The plan is to have the Tsiizizii watering point up and running by the end of this month. Tariq said this will help the people of the Grand Falls and the Black Falls area.
And there is a plan for another watering point in North Leupp within the next few months. Other plans include installing more water tanks – for both livestock and wildlife – and a windmill.
Grand Falls residents said there is an inoperative windmill in their area. The issue has been reported for repairs over the last two years but nothing is being done.
Grand Falls residents say repairing that windmill should be a priority before establishing a water association and making plans for water users in the middle of a pandemic.
“There are windmills broken down and there are wells that have never been cleaned out and it’s just like that,” Williams said. “Those are some areas we need to concentrate on (too).

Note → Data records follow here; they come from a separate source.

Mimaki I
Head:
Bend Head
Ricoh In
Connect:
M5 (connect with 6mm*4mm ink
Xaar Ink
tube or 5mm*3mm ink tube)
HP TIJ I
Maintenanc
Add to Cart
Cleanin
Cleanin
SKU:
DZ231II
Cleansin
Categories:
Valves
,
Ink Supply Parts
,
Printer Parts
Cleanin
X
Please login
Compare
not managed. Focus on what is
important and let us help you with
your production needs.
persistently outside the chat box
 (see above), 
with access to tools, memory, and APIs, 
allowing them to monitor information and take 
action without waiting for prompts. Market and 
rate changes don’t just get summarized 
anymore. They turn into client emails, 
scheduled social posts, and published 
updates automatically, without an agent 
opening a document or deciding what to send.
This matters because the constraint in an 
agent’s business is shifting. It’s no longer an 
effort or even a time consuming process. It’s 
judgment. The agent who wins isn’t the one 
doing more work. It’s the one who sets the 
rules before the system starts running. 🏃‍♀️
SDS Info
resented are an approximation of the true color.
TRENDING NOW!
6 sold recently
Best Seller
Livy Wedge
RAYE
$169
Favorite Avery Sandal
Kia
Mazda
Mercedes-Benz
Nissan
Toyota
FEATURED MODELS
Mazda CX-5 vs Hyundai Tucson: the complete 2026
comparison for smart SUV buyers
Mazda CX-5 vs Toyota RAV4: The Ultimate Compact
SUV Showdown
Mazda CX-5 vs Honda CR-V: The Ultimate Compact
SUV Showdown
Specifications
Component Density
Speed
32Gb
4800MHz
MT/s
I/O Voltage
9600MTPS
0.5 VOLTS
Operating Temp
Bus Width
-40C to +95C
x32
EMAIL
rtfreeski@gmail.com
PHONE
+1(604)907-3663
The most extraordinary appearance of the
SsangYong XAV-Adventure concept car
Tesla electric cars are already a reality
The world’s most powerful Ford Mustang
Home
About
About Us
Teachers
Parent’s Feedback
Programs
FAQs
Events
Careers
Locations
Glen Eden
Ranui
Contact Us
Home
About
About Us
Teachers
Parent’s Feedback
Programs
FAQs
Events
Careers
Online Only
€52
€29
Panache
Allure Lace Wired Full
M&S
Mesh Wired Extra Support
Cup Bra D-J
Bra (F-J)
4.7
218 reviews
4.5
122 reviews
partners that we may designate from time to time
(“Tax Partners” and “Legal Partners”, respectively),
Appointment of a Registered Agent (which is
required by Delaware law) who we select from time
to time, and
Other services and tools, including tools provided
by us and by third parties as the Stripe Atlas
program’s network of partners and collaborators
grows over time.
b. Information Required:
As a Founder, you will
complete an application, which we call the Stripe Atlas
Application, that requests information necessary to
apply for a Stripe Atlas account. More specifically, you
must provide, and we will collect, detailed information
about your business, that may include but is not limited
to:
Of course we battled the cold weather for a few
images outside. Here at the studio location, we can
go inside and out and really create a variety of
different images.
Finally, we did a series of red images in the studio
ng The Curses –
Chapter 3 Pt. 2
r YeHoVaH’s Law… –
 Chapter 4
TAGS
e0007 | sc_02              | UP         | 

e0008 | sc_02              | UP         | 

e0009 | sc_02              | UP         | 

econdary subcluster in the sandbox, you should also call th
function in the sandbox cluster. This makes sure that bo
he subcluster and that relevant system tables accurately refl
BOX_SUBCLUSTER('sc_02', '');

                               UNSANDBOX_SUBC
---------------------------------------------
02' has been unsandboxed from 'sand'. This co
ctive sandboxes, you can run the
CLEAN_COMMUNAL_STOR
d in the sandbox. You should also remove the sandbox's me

“Yes, it’s tough,” he said. ‘When we bring these issues up at our chapter meetings, we never really get anywhere with them. For that very reason, establishing a committee would be the best thing to do.”
Tsiizizii Chapter President Roberta Gorman added that while a water committee needs to be developed, people need to also remember that Tółchííkooh and Tooh Bikooh – female and male river, respectively – are holy and carry stories of the Diné ceremonies, origins of the earth, the sky and the natural world.